2.7 Severe, active co-morbidity defined as follows:

2.7.1 Major surgical procedure (as defined by the Investigator) within 28 days prior to the
first dose of IP. Note: Local surgery of isolated lesions for palliative intent is
acceptable.

2.7.2 Active or prior documented autoimmune or inflammatory disorders (including
inflammatory bowel disease [e.g., colitis or Crohn's disease], diverticulitis [with the
exception of diverticulosis], systemic lupus erythematosus, Sarcoidosis syndrome, or
Wegener syndrome [granulomatosis with polyangiitis, Graves' disease, rheumatoid arthritis,
hypophysitis, uveitis, etc]). The following are exceptions to this criterion:

- Patients with vitiligo or alopecia

- Patients with hypothyroidism (e.g., following Hashimoto syndrome) stable on hormone
replacement

- Any chronic skin condition that does not require systemic therapy

- Patients without active disease in the last 5 years may be included but only after
consultation with the study physician

- Patients with celiac disease controlled by diet alone

2.7.3 Active infection including tuberculosis, hepatitis B, hepatitis C.

2.7.4 History of allogenic organ transplantation.

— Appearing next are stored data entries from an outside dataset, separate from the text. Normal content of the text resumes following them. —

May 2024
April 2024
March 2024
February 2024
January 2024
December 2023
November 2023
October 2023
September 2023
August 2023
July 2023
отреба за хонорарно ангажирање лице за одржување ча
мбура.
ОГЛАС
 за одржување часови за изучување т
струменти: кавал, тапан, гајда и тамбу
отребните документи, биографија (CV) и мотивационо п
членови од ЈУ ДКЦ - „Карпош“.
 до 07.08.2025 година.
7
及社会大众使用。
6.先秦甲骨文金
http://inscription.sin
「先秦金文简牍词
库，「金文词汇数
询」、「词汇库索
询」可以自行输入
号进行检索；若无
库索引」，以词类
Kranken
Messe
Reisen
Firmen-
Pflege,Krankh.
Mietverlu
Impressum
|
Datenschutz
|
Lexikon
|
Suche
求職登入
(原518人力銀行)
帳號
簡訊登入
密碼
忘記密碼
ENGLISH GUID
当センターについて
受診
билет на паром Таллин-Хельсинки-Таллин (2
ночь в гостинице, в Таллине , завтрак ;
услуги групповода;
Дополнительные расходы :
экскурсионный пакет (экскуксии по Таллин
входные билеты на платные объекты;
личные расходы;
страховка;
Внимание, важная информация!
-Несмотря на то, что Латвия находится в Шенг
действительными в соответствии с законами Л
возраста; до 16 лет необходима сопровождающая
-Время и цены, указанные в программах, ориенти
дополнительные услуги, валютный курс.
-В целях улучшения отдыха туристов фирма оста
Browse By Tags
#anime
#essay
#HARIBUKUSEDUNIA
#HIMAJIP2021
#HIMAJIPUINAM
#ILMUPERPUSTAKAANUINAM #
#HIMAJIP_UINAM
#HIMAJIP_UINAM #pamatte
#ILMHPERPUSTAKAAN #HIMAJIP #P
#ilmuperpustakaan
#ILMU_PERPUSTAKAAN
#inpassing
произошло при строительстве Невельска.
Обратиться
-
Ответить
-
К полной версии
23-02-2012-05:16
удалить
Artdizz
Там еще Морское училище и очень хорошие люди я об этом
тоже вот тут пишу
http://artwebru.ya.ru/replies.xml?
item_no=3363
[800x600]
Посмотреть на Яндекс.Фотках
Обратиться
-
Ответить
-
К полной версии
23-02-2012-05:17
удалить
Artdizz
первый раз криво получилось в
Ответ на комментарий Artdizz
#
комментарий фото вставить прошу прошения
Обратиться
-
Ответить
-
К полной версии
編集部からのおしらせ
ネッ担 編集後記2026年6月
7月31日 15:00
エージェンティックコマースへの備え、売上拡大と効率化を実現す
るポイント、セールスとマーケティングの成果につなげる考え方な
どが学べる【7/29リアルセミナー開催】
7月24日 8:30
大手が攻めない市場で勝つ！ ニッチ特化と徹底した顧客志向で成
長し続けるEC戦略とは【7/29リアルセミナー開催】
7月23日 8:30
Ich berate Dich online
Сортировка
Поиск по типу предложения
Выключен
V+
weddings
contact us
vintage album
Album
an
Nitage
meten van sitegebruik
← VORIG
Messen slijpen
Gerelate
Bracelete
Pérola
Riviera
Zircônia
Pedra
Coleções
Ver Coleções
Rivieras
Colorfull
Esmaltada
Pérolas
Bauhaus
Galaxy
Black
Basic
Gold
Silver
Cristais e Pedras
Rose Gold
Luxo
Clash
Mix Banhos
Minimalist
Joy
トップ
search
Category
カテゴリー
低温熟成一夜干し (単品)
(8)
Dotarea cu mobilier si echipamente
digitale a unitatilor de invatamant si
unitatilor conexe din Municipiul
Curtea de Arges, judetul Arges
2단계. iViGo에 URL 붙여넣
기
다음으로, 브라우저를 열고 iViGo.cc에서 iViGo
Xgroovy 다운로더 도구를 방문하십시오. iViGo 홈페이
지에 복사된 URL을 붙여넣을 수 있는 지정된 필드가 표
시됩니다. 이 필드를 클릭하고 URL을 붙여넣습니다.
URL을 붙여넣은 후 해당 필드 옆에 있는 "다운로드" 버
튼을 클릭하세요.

2.7.5 History of symptomatic or previously established interstitial lung disease;

2.7.6 History of severe hypersensitivity reaction to any monoclonal antibody or allergy to
study drug components;

2.7.7 Receipt of live attenuated vaccine within 30 days prior to the first dose of IP.
Note: Patients, if enrolled, should not receive live vaccine whilst receiving IP and up to
30 days after the last dose of IP.

2.8 Uncontrolled intercurrent illness including, but not limited to, ongoing or active
infection, symptomatic congestive heart failure, unstable angina pectoris, cardiac
arrhythmia, or psychiatric illness/social situations that, in the opinion of the
investigator, would limit compliance with study requirements.

2.9 Pregnancy, nursing females, or women of childbearing potential and men who are sexually
active and not willing/able to use medically acceptable forms of contraception; this
exclusion is necessary because the treatment involved in this study may be significantly
teratogenic.

2.10 Patients whose radiation treatment plans are likely to encompass a volume of whole
lung receiving ≥ 35% of lung volume. V20s up to 37% will be permitted and viewed as a minor
deviation, provided that the treating radiation oncologist believes this level of exposure
is within patient tolerance.

2.11 Planned radiation cardiac dose V50 >25%.